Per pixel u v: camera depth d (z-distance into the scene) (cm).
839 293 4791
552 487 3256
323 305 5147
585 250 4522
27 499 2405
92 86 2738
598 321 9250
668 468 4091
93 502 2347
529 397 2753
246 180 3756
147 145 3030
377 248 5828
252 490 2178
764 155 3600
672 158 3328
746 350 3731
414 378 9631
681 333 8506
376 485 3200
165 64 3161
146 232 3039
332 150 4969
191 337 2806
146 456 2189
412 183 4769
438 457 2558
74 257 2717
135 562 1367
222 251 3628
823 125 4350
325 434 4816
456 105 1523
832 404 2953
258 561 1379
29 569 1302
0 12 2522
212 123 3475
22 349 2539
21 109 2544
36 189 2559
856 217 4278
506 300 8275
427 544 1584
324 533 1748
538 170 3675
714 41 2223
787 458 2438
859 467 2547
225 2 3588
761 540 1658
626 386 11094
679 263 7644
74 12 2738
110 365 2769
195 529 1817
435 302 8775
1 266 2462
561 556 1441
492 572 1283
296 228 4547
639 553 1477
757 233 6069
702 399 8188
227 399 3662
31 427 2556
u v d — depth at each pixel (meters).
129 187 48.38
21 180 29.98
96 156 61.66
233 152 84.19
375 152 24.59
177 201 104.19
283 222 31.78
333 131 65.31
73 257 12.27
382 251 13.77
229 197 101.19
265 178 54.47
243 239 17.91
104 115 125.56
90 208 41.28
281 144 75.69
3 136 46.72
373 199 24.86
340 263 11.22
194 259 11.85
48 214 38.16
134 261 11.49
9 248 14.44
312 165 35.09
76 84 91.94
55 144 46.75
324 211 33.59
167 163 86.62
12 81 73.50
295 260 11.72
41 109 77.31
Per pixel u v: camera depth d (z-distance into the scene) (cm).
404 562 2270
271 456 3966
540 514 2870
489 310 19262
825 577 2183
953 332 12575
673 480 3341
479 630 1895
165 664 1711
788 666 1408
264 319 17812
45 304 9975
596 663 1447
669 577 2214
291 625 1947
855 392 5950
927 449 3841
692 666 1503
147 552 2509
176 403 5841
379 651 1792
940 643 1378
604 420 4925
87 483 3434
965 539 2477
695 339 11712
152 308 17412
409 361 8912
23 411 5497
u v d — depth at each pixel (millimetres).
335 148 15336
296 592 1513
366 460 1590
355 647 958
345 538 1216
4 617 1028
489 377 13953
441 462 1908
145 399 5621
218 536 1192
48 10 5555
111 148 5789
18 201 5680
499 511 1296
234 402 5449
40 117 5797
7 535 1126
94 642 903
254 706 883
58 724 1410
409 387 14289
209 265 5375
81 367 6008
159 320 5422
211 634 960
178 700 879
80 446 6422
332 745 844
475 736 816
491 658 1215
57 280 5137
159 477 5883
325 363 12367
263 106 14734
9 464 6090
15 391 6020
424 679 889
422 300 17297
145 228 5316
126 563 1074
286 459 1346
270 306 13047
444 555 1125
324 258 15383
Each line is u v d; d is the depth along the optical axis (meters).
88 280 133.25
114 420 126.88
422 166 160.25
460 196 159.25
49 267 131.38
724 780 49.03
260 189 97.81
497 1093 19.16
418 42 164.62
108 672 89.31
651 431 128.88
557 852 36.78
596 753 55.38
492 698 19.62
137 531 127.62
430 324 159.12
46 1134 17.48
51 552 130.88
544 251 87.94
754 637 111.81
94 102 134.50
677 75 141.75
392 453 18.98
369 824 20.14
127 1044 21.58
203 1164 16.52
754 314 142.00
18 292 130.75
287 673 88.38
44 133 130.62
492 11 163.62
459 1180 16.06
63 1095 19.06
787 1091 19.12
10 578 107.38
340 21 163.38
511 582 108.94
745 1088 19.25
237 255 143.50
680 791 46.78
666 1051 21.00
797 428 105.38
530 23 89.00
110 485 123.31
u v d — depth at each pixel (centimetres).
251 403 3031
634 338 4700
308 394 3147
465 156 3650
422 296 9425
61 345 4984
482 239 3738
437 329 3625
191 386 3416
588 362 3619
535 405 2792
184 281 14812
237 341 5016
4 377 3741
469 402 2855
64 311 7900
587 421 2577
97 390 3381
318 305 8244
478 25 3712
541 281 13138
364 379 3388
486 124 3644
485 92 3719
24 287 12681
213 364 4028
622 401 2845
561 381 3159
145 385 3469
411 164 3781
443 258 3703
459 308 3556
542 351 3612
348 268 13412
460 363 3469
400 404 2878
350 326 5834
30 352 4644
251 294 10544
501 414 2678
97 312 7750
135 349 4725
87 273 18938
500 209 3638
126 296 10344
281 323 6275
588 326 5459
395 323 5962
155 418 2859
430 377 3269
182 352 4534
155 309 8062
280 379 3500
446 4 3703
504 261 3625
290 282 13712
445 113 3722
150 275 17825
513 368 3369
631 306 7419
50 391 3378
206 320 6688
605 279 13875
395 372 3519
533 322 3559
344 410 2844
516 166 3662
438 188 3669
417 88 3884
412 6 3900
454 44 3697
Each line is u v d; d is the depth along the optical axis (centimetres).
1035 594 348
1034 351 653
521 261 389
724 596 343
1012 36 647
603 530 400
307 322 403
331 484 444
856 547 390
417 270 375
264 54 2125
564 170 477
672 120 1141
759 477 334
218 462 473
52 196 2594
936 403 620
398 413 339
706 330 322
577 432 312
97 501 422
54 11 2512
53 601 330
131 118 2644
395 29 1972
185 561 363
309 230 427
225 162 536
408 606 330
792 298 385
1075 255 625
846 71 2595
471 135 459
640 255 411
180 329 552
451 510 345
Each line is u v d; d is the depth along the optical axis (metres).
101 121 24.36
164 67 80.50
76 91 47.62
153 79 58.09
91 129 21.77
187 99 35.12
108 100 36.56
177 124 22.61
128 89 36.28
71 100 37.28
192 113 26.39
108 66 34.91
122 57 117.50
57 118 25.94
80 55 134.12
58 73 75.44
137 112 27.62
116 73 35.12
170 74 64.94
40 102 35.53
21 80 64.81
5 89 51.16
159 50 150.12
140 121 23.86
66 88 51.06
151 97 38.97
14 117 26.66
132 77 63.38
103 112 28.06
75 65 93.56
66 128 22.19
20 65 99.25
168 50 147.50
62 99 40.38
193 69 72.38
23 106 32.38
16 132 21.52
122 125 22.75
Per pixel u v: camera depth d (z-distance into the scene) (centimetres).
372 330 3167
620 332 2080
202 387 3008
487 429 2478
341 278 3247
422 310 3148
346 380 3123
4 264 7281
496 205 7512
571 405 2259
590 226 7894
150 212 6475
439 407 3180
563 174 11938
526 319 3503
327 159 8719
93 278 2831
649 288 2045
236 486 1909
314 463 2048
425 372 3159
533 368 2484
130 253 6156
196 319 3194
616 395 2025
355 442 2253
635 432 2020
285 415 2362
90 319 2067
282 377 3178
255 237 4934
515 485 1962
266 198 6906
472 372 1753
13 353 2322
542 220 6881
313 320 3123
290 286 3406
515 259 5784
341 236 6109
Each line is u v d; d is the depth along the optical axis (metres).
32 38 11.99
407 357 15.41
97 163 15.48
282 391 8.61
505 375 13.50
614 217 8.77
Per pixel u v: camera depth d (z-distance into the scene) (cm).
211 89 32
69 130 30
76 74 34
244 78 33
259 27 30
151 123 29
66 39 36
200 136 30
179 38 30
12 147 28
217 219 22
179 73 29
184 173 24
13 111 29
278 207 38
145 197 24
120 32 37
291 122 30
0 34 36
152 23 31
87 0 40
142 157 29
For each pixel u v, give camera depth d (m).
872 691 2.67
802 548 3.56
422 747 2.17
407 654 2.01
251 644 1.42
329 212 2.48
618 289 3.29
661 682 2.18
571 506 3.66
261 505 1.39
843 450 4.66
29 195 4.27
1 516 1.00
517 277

**********

What to do ->
Set down only the lines above that fall between the line holding "680 791 46.78" and the line holding "622 401 2845", inclusive, keeping each exact.

Answer box ->
680 791 46.78
666 1051 21.00
797 428 105.38
530 23 89.00
110 485 123.31
u v d — depth at each pixel (centimetres).
251 403 3031
634 338 4700
308 394 3147
465 156 3650
422 296 9425
61 345 4984
482 239 3738
437 329 3625
191 386 3416
588 362 3619
535 405 2792
184 281 14812
237 341 5016
4 377 3741
469 402 2855
64 311 7900
587 421 2577
97 390 3381
318 305 8244
478 25 3712
541 281 13138
364 379 3388
486 124 3644
485 92 3719
24 287 12681
213 364 4028
622 401 2845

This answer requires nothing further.